With this introduction to narrative-centric thought, let’s analyze a real life example.

CASE: AN ANALYSIS OF STEVE JOBS IPHONE KEYNOTE

Steve Jobs was Bob’s opposite. He was totally focused on the narrative, knew the importance of owning it and was a grand master of the three strategic questions. When Steve Jobs unveiled the iPhone at the MacExpo on January 7, 2007 he transformed the smartphone narrative. A narrative-centric analysis might suggest that his aim was to destroy the smartphone concept and replace it with his iPhone concept.

He starts by presenting his credentials:

“Every once in awhile, a revolutionary product comes along that changes everything. One’s very fortunate if you get to work on just one of these in your career. Apple’s been very fortunate. It’s been able to introduce a few of these into the world. In 1984, we introduced the Macintosh. It didn’t just change Apple, it changed the whole computer industry. In 2001, we introduced the first iPod, and it didn’t just change the way we all listen to music, it changed the entire music industry.

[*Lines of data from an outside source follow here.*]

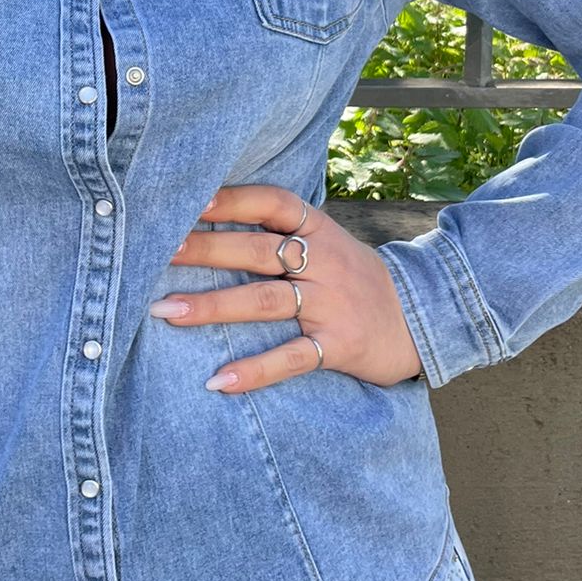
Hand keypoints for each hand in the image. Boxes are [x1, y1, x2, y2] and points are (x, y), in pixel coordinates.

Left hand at [152, 182, 424, 392]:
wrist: (424, 318)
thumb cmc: (355, 279)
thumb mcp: (328, 243)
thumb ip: (282, 233)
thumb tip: (207, 219)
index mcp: (319, 229)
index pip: (272, 203)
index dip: (232, 200)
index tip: (189, 200)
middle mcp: (323, 261)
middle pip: (257, 252)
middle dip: (206, 250)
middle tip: (158, 251)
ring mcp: (331, 304)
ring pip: (264, 302)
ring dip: (212, 306)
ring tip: (165, 311)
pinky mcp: (338, 345)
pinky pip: (291, 358)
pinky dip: (255, 370)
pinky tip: (219, 380)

He then attacks the ‘smartphone’ concept, trashing the name, definition and narrative:

“The most advanced phones are called ‘smart phones.’ So they say. And they typically combine a phone plus some e-mail capability, plus they say it’s the Internet. It’s sort of the baby Internet, into one device, and they all have these plastic little keyboards on them. And the problem is that they’re not so smart and they’re not so easy to use, so if you kinda make a… Business School 101 graph of the smart axis and the easy-to-use axis, phones, regular cell phones are kinda right there, they’re not so smart, and they’re — you know — not so easy to use. But smart phones are definitely a little smarter, but they actually are harder to use. They’re really complicated. Just for the basic stuff a hard time figuring out how to use them. “

Then he distances himself from it and presents the ‘iPhone’ in its place:

“Well, we don’t wanna do either one of these things. What we wanna do is make a leapfrog product that is way smarter than any mobile device has ever been, and super-easy to use. This is what iPhone is. OK?”

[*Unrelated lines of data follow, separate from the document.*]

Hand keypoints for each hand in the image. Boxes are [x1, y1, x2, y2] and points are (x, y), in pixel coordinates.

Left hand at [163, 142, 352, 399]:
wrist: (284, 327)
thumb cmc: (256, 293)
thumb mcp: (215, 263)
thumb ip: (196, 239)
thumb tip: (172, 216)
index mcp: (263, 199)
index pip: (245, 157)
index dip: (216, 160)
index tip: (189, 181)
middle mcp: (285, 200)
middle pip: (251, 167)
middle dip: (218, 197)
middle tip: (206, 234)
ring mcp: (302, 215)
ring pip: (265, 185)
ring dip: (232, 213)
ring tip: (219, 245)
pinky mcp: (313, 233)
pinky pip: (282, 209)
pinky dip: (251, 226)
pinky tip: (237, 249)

He now targets the smartphone custodians:

“Here’s four smart phones, right? Motorola Q, the BlackBerry, Palm Treo, Nokia E62 — the usual suspects.”

He attacks every way people relate to the smartphone, saying they will relate better to the iPhone. Here, for example, the stylus is replace by gestures:

“Now, how are we gonna communicate this? We don’t wanna carry around a mouse, right? So what are we gonna do? Oh, a stylus, right? We’re gonna use a stylus. No. No. Who wants a stylus? You have to get em and put em away, and you lose em. Yuck. Nobody wants a stylus. So let’s not use a stylus. We’re gonna use the best pointing device in the world. We’re gonna use a pointing device that we’re all born with — we’re born with ten of them. We’re gonna use our fingers. We’re gonna touch this with our fingers. “

Jobs did not once call the iPhone a smartphone. His strategy: kill “smartphone”, replace it with “iPhone”, a word that he legally owned. The iPhone is not a smartphone. A smartphone is not smart.

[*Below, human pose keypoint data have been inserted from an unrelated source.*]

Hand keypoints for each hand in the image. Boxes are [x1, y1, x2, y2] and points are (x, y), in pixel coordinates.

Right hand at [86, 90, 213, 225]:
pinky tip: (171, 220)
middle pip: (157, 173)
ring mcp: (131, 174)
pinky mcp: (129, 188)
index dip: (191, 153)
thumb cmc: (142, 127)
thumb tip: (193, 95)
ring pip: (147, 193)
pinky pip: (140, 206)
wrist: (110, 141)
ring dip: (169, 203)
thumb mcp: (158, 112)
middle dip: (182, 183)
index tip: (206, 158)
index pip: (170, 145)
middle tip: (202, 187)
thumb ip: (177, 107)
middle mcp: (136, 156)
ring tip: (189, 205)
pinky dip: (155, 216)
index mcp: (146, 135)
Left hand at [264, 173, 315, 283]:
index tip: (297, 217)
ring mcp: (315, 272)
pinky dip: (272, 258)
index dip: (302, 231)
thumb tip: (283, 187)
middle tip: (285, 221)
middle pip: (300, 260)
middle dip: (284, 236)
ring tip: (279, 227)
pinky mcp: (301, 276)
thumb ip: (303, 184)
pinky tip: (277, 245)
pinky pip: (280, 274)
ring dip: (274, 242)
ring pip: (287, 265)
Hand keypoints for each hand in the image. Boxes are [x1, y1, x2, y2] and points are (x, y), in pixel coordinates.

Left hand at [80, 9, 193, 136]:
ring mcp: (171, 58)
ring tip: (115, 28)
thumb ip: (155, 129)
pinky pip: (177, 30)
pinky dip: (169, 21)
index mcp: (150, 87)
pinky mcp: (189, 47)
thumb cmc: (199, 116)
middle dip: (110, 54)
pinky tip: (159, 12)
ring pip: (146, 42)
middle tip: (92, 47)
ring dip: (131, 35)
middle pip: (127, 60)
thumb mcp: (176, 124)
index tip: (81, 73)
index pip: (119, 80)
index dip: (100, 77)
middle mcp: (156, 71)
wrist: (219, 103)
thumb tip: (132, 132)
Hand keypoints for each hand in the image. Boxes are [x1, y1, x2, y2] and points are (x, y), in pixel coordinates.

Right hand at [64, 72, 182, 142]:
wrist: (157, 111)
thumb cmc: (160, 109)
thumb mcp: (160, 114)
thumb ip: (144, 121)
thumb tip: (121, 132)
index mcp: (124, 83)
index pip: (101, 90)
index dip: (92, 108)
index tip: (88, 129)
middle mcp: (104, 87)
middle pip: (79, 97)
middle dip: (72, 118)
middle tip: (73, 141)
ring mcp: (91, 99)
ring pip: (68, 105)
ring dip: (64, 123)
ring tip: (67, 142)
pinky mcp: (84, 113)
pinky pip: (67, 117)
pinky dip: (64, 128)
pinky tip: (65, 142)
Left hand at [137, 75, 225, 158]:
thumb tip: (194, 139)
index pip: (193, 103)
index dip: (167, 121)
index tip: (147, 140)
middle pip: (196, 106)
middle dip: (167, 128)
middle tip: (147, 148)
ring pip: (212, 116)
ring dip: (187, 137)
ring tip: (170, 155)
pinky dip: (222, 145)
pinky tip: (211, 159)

Google trends showed a skyrocketing of ‘iPhone’ in the following years, with a corresponding decline of ‘smartphone’ — a negative correlation. But ‘Smartphone’ returned with ‘Android’ in 2010 — a positive correlation. The Android copied much of the iPhone definition and narrative, rejuvenating the non-proprietary word ‘smartphone.’ Jobs was no longer sole custodian of the narrative and it was being spread under a name he did not control. Apple had become the dominant custodian of the smartphone, a much larger market than the iPhone, and would contribute to its strength: it’s more powerful to be the custodian of a competitive market than to own a product. But a major part of the iPhone definition and narrative were now in the public domain: apps, touch, all the important ways people related to it. Comparing the old smartphone to the iPhone was like comparing apples and oranges. That is what Jobs had wanted.

I believe that Jobs did not want to own the smartphone narrative, and that his iPhone keynote was an initially successful attempt to destroy the word. I showed the analysis above to a friend who, as it turned out, had worked directly with Jobs on the launch — the analysis hits the mark, he says. Confirmation!